Working data -
↓

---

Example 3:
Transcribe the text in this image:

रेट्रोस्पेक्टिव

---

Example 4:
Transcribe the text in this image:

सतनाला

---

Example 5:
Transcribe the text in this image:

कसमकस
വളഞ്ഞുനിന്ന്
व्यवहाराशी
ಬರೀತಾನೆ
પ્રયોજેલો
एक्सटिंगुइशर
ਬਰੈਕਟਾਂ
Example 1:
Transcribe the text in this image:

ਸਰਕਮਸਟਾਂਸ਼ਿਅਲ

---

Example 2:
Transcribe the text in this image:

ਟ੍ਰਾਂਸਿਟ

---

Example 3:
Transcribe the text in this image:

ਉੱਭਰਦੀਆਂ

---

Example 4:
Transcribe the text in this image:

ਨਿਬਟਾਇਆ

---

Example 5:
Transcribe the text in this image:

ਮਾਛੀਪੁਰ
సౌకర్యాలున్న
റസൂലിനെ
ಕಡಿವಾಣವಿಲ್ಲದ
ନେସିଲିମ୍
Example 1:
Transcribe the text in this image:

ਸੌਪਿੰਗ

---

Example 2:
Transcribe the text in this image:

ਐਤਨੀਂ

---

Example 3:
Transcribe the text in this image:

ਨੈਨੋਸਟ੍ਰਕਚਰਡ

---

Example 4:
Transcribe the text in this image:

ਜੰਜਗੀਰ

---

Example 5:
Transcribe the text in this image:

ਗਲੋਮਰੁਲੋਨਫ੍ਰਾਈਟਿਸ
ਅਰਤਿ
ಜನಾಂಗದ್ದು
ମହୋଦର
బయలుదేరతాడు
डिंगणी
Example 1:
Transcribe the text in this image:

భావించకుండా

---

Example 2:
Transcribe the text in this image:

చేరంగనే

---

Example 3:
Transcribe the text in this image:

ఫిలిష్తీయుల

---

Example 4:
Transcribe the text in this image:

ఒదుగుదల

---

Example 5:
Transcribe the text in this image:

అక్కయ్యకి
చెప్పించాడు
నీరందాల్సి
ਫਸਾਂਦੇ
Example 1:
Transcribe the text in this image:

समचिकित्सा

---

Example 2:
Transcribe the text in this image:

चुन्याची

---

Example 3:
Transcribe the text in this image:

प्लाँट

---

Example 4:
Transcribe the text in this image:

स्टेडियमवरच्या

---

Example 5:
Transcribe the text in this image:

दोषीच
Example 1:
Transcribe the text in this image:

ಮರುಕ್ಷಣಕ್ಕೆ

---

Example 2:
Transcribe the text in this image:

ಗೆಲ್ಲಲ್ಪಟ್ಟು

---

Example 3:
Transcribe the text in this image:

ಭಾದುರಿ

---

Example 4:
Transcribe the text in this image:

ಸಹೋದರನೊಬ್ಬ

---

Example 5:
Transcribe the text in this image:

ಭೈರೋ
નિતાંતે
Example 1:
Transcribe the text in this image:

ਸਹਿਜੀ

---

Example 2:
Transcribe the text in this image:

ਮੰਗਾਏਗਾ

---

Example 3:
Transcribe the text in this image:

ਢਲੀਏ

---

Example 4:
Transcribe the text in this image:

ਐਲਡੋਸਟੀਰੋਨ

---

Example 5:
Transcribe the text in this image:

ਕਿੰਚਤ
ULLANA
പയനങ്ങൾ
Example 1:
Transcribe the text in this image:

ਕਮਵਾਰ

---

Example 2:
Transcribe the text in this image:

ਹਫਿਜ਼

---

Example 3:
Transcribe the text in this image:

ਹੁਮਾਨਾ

↑

Task item - An exact transcript of all the records is the expected result.

Written answer -
---

Example 3:
Transcribe the text in this image:

रेट्रोस्पेक्टिव

---

Example 4:
Transcribe the text in this image:

सतनाला

---

Example 5:
Transcribe the text in this image:

कसमकस
വളഞ്ഞുനിന്ന്
व्यवहाराशी
ಬರೀತಾನೆ
પ્રયોજેલો
एक्सटिंगुइशर
ਬਰੈਕਟਾਂ
Example 1:
Transcribe the text in this image:

ਸਰਕਮਸਟਾਂਸ਼ਿਅਲ

---

Example 2:
Transcribe the text in this image:

ਟ੍ਰਾਂਸਿਟ

---

Example 3:
Transcribe the text in this image:

ਉੱਭਰਦੀਆਂ

---

Example 4:
Transcribe the text in this image:

ਨਿਬਟਾਇਆ

---

Example 5:
Transcribe the text in this image:

ਮਾਛੀਪੁਰ
సౌకర్యాలున్న
റസൂലിനെ
ಕಡಿವಾಣವಿಲ್ಲದ
ନେସିଲିମ୍
Example 1:
Transcribe the text in this image:

ਸੌਪਿੰਗ

---

Example 2:
Transcribe the text in this image:

ਐਤਨੀਂ

---

Example 3:
Transcribe the text in this image:

ਨੈਨੋਸਟ੍ਰਕਚਰਡ

---

Example 4:
Transcribe the text in this image:

ਜੰਜਗੀਰ

---

Example 5:
Transcribe the text in this image:

ਗਲੋਮਰੁਲੋਨਫ੍ਰਾਈਟਿਸ
ਅਰਤਿ
ಜನಾಂಗದ್ದು
ମହୋଦର
బయలుదేరతాడు
डिंगणी
Example 1:
Transcribe the text in this image:

భావించకుండా

---

Example 2:
Transcribe the text in this image:

చేరంగనే

---

Example 3:
Transcribe the text in this image:

ఫిలిష్తీయుల

---

Example 4:
Transcribe the text in this image:

ఒదుగుదల

---

Example 5:
Transcribe the text in this image:

అక్కయ్యకి
చెప్పించాడు
నీరందాల్సి
ਫਸਾਂਦੇ
Example 1:
Transcribe the text in this image:

समचिकित्सा

---

Example 2:
Transcribe the text in this image:

चुन्याची

---

Example 3:
Transcribe the text in this image:

प्लाँट

---

Example 4:
Transcribe the text in this image:

स्टेडियमवरच्या

---

Example 5:
Transcribe the text in this image:

दोषीच
Example 1:
Transcribe the text in this image:

ಮರುಕ್ಷಣಕ್ಕೆ

---

Example 2:
Transcribe the text in this image:

ಗೆಲ್ಲಲ್ಪಟ್ಟು

---

Example 3:
Transcribe the text in this image:

ಭಾದುರಿ

---

Example 4:
Transcribe the text in this image:

ಸಹೋದರನೊಬ್ಬ

---

Example 5:
Transcribe the text in this image:

ಭೈರೋ
નિતાંતે
Example 1:
Transcribe the text in this image:

ਸਹਿਜੀ

---

Example 2:
Transcribe the text in this image:

ਮੰਗਾਏਗਾ

---

Example 3:
Transcribe the text in this image:

ਢਲੀਏ

---

Example 4:
Transcribe the text in this image:

ਐਲਡੋਸਟੀਰੋਨ

---

Example 5:
Transcribe the text in this image:

ਕਿੰਚਤ
ULLANA
പയനങ്ങൾ
Example 1:
Transcribe the text in this image:

ਕਮਵਾਰ

---

Example 2:
Transcribe the text in this image:

ਹਫਿਜ਼

---

Example 3:
Transcribe the text in this image:

ਹੁਮਾਨਾ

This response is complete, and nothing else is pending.